Let `riem` is a free variable with `riem ∈ Arrays[{4, 4, 4, 4}` as assumption. Let:

`val = TensorConstract[TensorProduct[riem, riem, riem], {{4,5}}]`

Let `riemVals` be an actual `{4, 4, 4, 4}` tensor whose indices have symbolic values.

I’m interested in computing `val /. (riem-> riemVals)`. I’m “guessing” there are two ways Mathematica could do this internally:

1) Compute `v1 =TensorProduct[riemVals, riemVals, riemVals]` then compute the result as `TensorConstract[v1,{{4,5}}]`.

2) Note that `val` is equivalent to:

`TensorProduct[TensorConstract[TensorProduct[riem, riem], {{4,5}}],riem]`.

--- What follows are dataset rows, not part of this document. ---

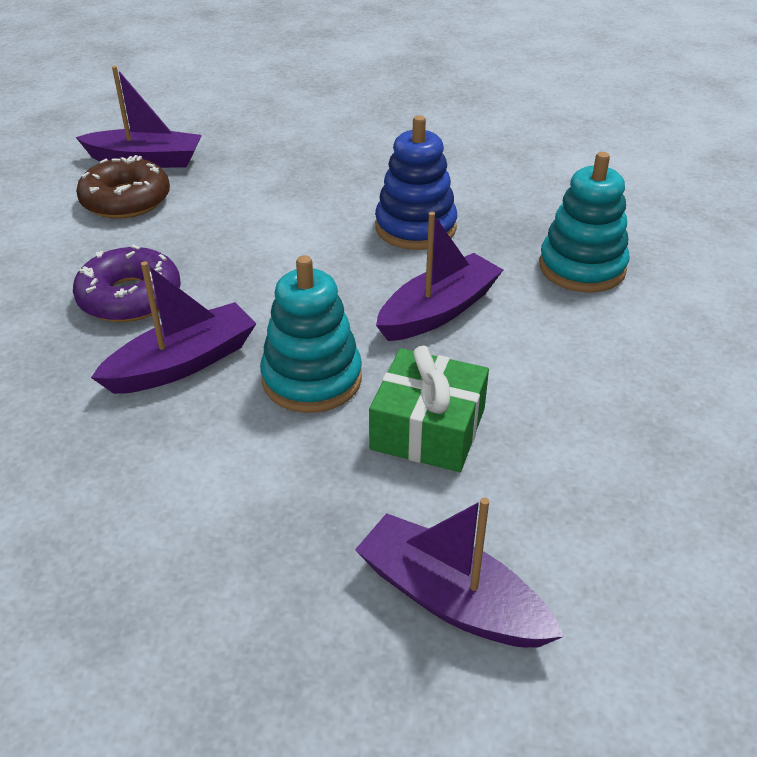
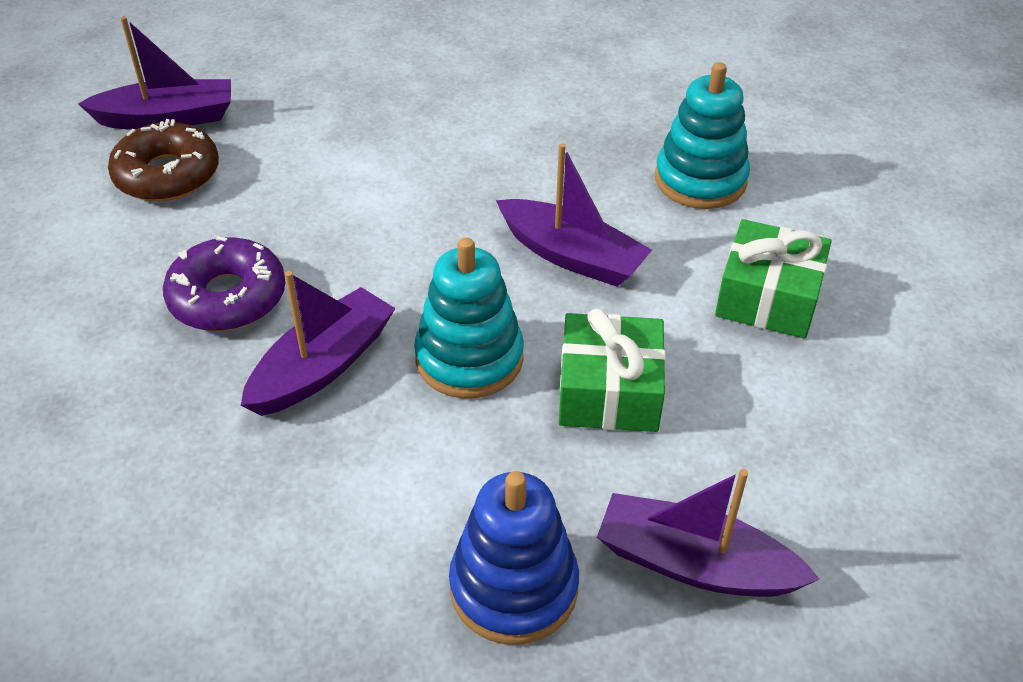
camera: 15 degrees left, 5 degrees up
blue stacking toy [375,115,457,250] -> blue stacking toy moved to [449,471,579,645]
purple boat [376,212,503,341] -> purple boat turned 90 degrees clockwise [496,143,652,287]
none -> green gift [715,219,832,338]

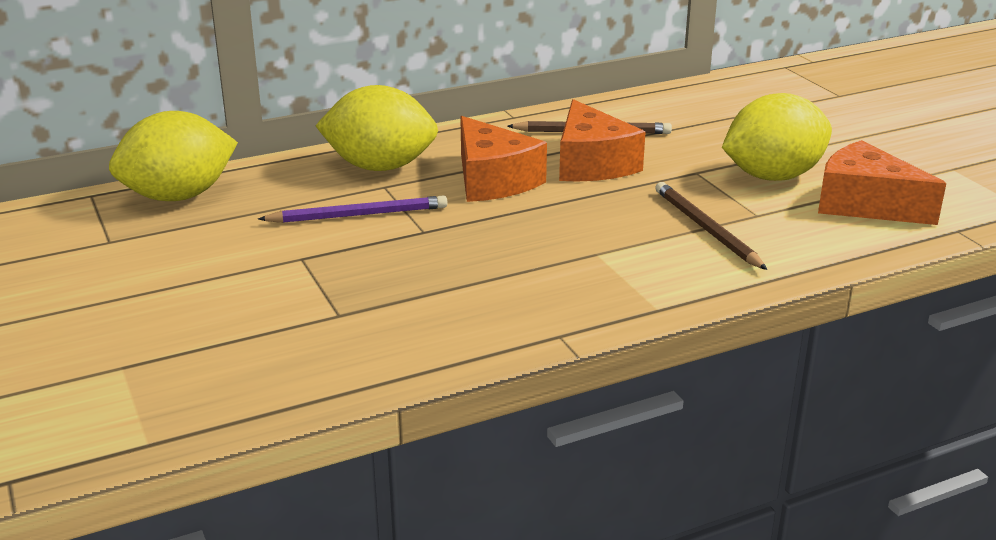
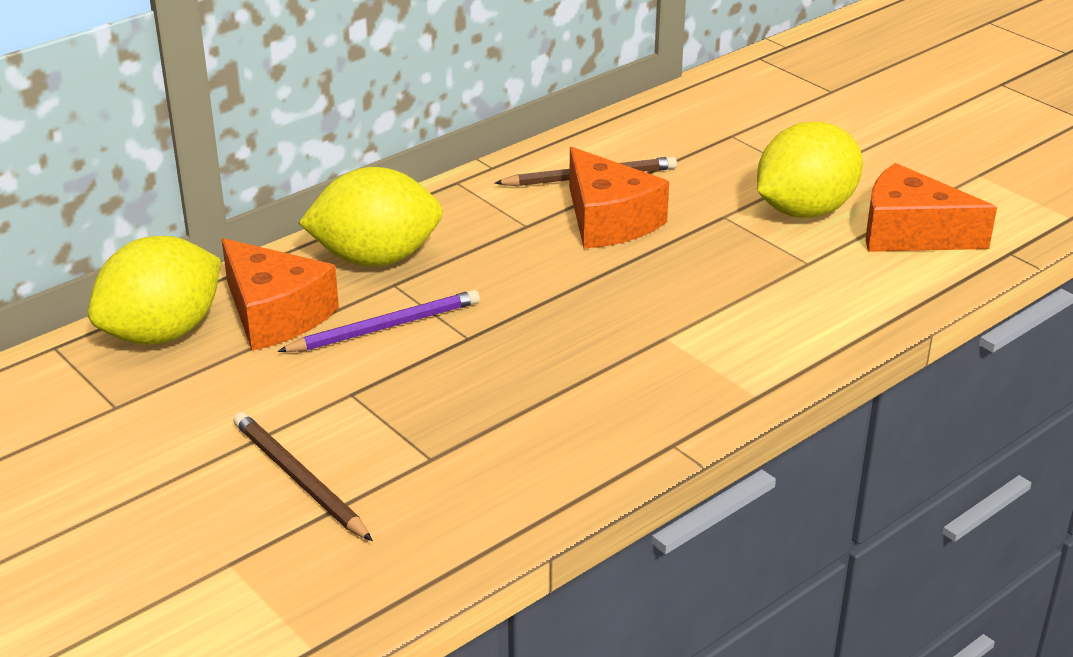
camera: 15 degrees left, 5 degrees up
orange cheese [460,116,547,202] -> orange cheese moved to [222,238,339,351]
brown pencil [655,182,767,270] -> brown pencil moved to [233,412,373,541]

Compute `v1= TensorProduct[riemVals, riemVals]`. Then `v2= TensorConstract[v1,{{4,5}}]`. Then the result as `TensorProduct[v1, riemVals]`.

Now, what’s the difference between these two? Obviously they give us the same result, but in the first approach we have to store a $$4^{12}$$ tensor in memory as intermediate value, while in the second one we only have to store a $$4^{10}$$ tensor. The idea being that, when your maximum memory is constrained, it pays off to move `TensorConstract` inwards to the expression so you can do it as earlier as possible before you do the `TensorProduct`.

My question is: does Mathematica take the memory-efficient approach when doing these types of operations? If not, is there any way to implement the evaluation/computation in a controlled manner such that the result will be calculated in a memory-efficient way (compute and prioritize forms where the `TensorCotract` is made early)?